**Data for this exercise**
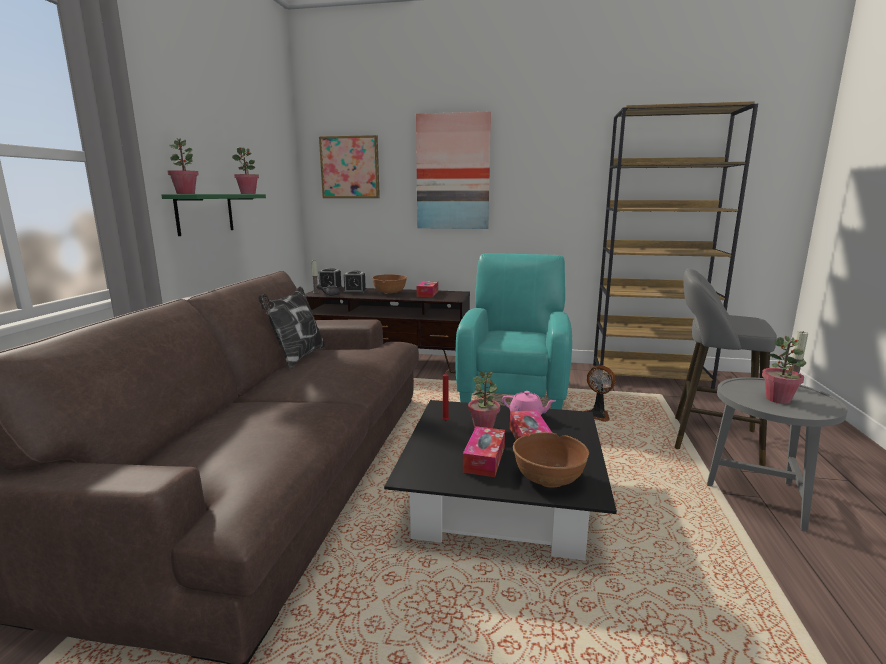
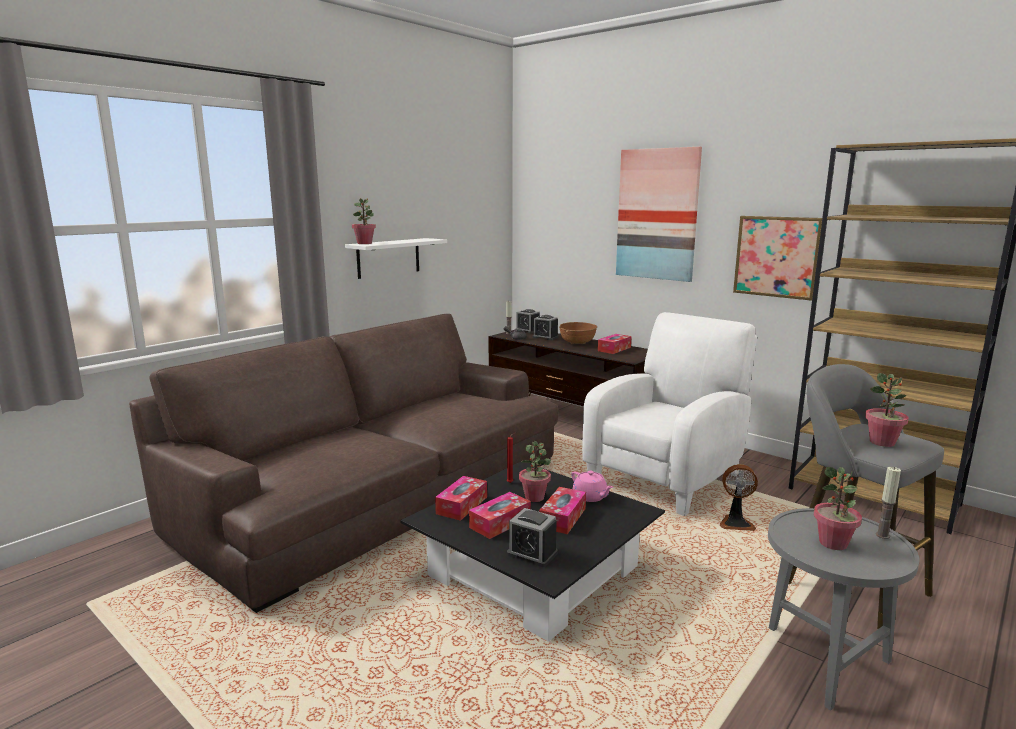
camera: 30 degrees right, 0 degrees up
(205, 213) = (388, 258): green shelf -> white shelf
(248, 193) = (431, 239): potted plant -> potted plant (882, 442)
(297, 358) = (431, 398): pillow -> none
(350, 167) = (557, 206): picture -> picture (777, 256)
(428, 453) = (462, 505): none -> tissue box
(514, 392) = (668, 476): turquoise armchair -> white armchair
(548, 478) = (532, 553): brown bowl -> alarm clock
(597, 415) = (735, 523): fan -> fan turned 60 degrees counterclockwise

**How to complete this task**
Only the pictures should be left out; the rest of the material above must be repeated exactly.

**Completed exercise**
camera: 30 degrees right, 0 degrees up
(205, 213) = (388, 258): green shelf -> white shelf
(248, 193) = (431, 239): potted plant -> potted plant (882, 442)
(297, 358) = (431, 398): pillow -> none
(350, 167) = (557, 206): picture -> picture (777, 256)
(428, 453) = (462, 505): none -> tissue box
(514, 392) = (668, 476): turquoise armchair -> white armchair
(548, 478) = (532, 553): brown bowl -> alarm clock
(597, 415) = (735, 523): fan -> fan turned 60 degrees counterclockwise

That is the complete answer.